Copy out the lines from the very first one up to and including the line with "lead: lead -> very", keeping each one identical.

**Dataset records:**
----------
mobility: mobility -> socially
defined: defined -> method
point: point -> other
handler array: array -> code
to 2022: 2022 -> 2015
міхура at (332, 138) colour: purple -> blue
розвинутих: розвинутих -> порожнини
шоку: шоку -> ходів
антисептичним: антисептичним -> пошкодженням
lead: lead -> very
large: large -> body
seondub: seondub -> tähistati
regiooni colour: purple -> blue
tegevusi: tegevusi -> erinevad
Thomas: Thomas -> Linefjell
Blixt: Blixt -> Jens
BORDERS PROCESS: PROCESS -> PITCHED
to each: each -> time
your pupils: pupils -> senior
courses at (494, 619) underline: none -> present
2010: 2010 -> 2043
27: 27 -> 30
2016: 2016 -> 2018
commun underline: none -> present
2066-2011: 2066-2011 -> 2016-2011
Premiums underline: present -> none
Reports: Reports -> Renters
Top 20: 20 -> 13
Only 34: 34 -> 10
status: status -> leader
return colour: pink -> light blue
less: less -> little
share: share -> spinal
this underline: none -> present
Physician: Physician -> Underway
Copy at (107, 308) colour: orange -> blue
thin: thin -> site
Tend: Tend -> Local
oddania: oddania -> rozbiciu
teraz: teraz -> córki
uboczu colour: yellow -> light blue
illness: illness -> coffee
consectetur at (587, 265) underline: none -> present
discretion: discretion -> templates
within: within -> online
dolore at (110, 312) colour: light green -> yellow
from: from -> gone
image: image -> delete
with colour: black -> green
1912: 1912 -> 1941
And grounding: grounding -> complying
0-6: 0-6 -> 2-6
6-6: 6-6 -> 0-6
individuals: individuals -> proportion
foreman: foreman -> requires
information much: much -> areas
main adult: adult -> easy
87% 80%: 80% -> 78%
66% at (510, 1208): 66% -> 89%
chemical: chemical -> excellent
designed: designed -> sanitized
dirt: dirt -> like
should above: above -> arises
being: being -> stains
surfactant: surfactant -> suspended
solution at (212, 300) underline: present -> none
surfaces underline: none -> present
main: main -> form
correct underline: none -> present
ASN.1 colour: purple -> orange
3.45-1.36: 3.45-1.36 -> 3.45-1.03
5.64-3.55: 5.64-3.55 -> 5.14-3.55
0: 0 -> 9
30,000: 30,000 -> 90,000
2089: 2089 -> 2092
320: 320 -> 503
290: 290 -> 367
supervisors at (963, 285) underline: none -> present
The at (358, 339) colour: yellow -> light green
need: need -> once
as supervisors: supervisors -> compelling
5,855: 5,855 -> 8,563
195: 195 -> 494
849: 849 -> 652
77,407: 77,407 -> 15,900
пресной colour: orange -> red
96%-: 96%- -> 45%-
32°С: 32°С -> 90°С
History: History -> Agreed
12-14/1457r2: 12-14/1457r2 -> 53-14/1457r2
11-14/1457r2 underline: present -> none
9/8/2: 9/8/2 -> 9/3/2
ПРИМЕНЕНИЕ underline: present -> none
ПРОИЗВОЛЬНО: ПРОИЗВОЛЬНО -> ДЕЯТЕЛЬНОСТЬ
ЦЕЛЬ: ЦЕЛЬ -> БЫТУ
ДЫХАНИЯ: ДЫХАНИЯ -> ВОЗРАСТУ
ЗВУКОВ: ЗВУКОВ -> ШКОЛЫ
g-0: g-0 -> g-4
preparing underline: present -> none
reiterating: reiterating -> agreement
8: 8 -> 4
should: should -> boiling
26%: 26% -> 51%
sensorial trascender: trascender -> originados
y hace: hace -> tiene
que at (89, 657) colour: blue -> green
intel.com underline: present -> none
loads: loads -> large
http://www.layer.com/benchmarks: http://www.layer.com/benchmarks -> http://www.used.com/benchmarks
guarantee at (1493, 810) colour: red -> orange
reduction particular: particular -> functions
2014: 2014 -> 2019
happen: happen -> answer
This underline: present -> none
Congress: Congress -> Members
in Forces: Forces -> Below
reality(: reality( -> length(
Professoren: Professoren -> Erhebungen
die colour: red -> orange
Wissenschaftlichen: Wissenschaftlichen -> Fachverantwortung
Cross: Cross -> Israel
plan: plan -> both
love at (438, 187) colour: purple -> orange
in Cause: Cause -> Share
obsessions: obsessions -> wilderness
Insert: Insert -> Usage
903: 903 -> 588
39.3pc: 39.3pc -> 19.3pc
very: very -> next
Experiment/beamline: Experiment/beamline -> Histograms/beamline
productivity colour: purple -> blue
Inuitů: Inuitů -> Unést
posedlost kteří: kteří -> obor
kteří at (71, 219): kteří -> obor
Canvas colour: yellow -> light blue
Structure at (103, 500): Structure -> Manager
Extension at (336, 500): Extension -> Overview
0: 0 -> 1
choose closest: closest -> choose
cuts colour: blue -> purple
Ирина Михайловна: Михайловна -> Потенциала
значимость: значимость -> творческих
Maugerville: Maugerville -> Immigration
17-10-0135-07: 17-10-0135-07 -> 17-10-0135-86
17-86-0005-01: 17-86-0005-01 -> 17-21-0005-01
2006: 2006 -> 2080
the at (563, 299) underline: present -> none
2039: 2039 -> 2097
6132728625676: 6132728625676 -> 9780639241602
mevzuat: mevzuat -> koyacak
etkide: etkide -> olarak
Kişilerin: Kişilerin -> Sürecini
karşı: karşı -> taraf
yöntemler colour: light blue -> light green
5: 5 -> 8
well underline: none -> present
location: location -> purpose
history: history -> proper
----------
**Correct output:**
mobility: mobility -> socially
defined: defined -> method
point: point -> other
handler array: array -> code
to 2022: 2022 -> 2015
міхура at (332, 138) colour: purple -> blue
розвинутих: розвинутих -> порожнини
шоку: шоку -> ходів
антисептичним: антисептичним -> пошкодженням
lead: lead -> very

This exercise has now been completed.